Studio album by Kim Larsen
- Released: 3 May 2010
- Recorded: 2010
- Label: EMI

Kim Larsen chronology
| Hvem kan sige nej til en engel (1994) | Mine damer og herrer (2010) |  |

= Mine damer og herrer =

Mine damer og herrer is a 2010 studio album by Danish singer Kim Larsen.
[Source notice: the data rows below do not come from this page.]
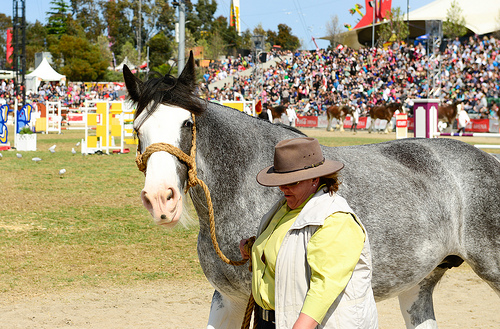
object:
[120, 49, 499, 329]
black horse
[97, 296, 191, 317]
sand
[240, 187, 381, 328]
button down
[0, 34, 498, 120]
audience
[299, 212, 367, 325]
sleeve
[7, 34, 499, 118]
fan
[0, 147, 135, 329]
grass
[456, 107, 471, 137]
people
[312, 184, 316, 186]
earring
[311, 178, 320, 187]
ear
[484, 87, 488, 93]
face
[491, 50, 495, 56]
face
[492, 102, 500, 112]
face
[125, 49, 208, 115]
black hair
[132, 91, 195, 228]
face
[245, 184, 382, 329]
vest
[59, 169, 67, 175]
white pigeon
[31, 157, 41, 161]
white pigeon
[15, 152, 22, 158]
white pigeon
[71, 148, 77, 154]
white pigeon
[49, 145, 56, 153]
white pigeon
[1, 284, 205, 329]
ground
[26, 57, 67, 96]
concessions tent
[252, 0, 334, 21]
sky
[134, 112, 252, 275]
rope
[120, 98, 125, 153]
pole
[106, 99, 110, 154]
pole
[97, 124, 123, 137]
yellow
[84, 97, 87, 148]
pole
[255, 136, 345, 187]
hat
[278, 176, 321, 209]
head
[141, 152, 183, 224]
white snout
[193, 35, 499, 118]
stands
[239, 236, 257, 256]
hand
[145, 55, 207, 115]
mane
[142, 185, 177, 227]
nose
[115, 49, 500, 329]
horse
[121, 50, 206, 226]
head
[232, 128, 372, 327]
woman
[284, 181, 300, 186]
sunglasses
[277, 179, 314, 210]
face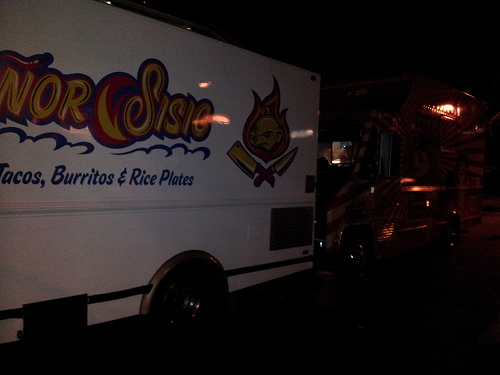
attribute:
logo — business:
[0, 47, 224, 155]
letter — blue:
[186, 173, 196, 187]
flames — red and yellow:
[217, 77, 311, 174]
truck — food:
[5, 4, 443, 349]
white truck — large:
[4, 1, 326, 366]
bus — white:
[0, 58, 345, 355]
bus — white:
[78, 46, 429, 351]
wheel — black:
[144, 259, 231, 374]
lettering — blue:
[0, 161, 195, 186]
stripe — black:
[231, 249, 319, 286]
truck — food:
[0, 4, 325, 351]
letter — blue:
[157, 163, 173, 187]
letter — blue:
[178, 170, 188, 187]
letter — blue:
[169, 173, 181, 185]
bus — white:
[0, 0, 326, 350]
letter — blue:
[43, 159, 118, 189]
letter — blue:
[0, 160, 48, 190]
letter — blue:
[0, 158, 199, 192]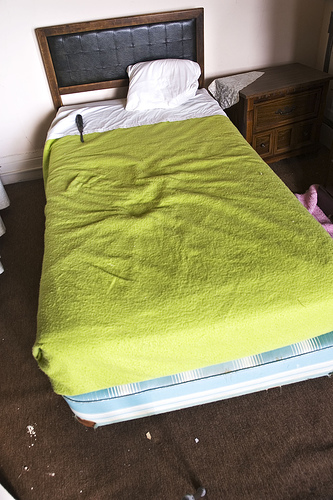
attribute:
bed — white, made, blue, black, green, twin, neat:
[24, 98, 328, 418]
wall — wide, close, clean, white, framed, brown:
[2, 3, 325, 169]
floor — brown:
[144, 452, 211, 485]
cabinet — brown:
[212, 57, 322, 163]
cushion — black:
[45, 15, 198, 89]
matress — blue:
[26, 263, 322, 407]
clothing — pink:
[289, 178, 322, 241]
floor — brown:
[2, 164, 319, 498]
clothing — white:
[207, 62, 268, 120]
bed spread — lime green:
[35, 99, 322, 395]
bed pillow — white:
[121, 53, 203, 112]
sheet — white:
[40, 81, 232, 137]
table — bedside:
[211, 56, 321, 164]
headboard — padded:
[30, 3, 205, 111]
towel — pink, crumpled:
[292, 181, 322, 220]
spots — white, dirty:
[8, 409, 212, 497]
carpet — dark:
[0, 0, 322, 497]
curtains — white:
[0, 172, 12, 281]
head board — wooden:
[32, 4, 206, 114]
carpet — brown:
[1, 177, 319, 498]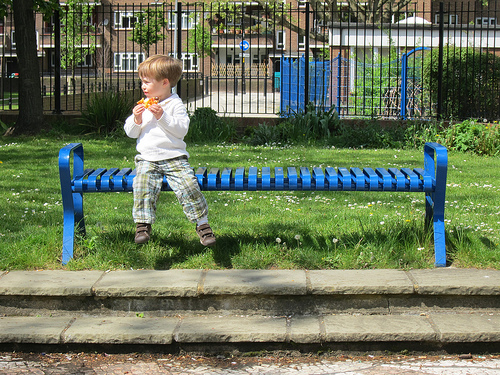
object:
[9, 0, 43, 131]
trunk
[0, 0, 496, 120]
fence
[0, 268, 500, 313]
steps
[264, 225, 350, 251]
dendelions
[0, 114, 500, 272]
grass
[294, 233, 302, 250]
white flower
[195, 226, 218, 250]
shoe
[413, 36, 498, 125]
bush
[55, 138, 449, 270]
bench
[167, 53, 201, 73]
window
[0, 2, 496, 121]
building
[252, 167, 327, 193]
metal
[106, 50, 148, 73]
window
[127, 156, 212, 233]
pants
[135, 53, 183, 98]
head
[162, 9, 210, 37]
window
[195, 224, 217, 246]
foot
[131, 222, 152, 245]
foot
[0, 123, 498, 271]
ground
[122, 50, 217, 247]
boy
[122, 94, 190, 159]
white shirt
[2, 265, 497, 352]
staircase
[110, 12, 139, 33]
window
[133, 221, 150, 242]
shoe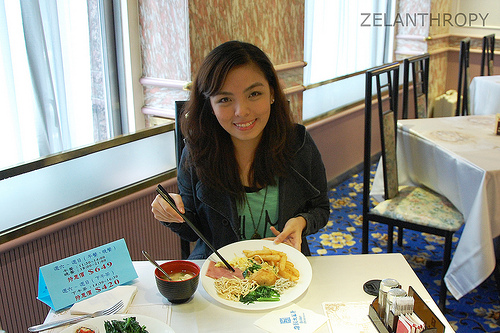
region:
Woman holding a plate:
[142, 33, 335, 268]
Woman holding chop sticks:
[150, 35, 336, 262]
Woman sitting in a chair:
[161, 38, 334, 262]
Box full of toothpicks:
[387, 294, 414, 329]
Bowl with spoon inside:
[138, 247, 201, 304]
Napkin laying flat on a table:
[252, 300, 328, 332]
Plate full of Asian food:
[200, 231, 308, 309]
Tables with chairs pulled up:
[358, 28, 498, 306]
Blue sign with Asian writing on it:
[27, 234, 142, 312]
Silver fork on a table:
[20, 299, 134, 331]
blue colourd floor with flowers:
[336, 188, 358, 241]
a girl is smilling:
[208, 74, 290, 142]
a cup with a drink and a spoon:
[141, 253, 201, 300]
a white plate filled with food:
[205, 240, 308, 309]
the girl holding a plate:
[205, 214, 318, 324]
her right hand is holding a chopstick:
[153, 178, 238, 282]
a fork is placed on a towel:
[36, 294, 124, 331]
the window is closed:
[5, 13, 108, 150]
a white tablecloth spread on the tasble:
[401, 125, 499, 294]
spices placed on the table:
[378, 275, 443, 330]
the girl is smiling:
[231, 118, 264, 133]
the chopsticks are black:
[186, 224, 214, 256]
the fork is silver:
[65, 297, 128, 319]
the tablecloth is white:
[464, 154, 491, 203]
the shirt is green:
[243, 195, 268, 220]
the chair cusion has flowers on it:
[406, 192, 438, 215]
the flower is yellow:
[325, 226, 357, 251]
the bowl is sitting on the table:
[168, 285, 193, 310]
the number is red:
[63, 262, 116, 281]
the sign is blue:
[63, 266, 116, 283]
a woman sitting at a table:
[153, 38, 332, 254]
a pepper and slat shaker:
[377, 275, 404, 322]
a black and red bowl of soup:
[153, 255, 202, 301]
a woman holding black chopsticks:
[150, 183, 234, 269]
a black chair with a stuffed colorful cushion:
[361, 62, 463, 312]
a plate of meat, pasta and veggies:
[201, 236, 313, 308]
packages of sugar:
[396, 310, 426, 332]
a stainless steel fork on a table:
[28, 300, 125, 331]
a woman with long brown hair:
[182, 40, 302, 207]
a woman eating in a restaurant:
[155, 39, 332, 311]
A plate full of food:
[207, 240, 312, 307]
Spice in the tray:
[376, 278, 406, 305]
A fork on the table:
[27, 302, 123, 332]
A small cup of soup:
[153, 260, 195, 296]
It was released on 3 May 2010 on EMI, and was Larsen's first solo album since his 1994 album Hvem kan sige nej til en engel.

It was a huge success on Tracklisten, the official Danish Albums Chart where it stayed at #1 for 7 consecutive weeks (weeks 18-24/2010).

==Track listing==
1. "Udenfor døren"
2. "Hold ud"
3. "Stud Poker"
4. "Botox & Silicone"
5. "Kom igen"
6. "Danser med dig"
7. "Du er min"
8. "Næ, næ, næ"
9. "Blå lanterne"
10. "Bitter frugt"
11. "Har du hørt"
12. "Mit et og alt"
13. "Giv mig en chance"
14. "Mænd med måner"

==Charts==

| Chart (2010) | Peak position |
|---|---|
| Danish Album Chart | 1 |

==Certifications==

| Region | Certification | Certified units/sales |
| Denmark (IFPI Danmark) | 5× Platinum | 100,000^{‡} |
^{‡} Sales+streaming figures based on certification alone.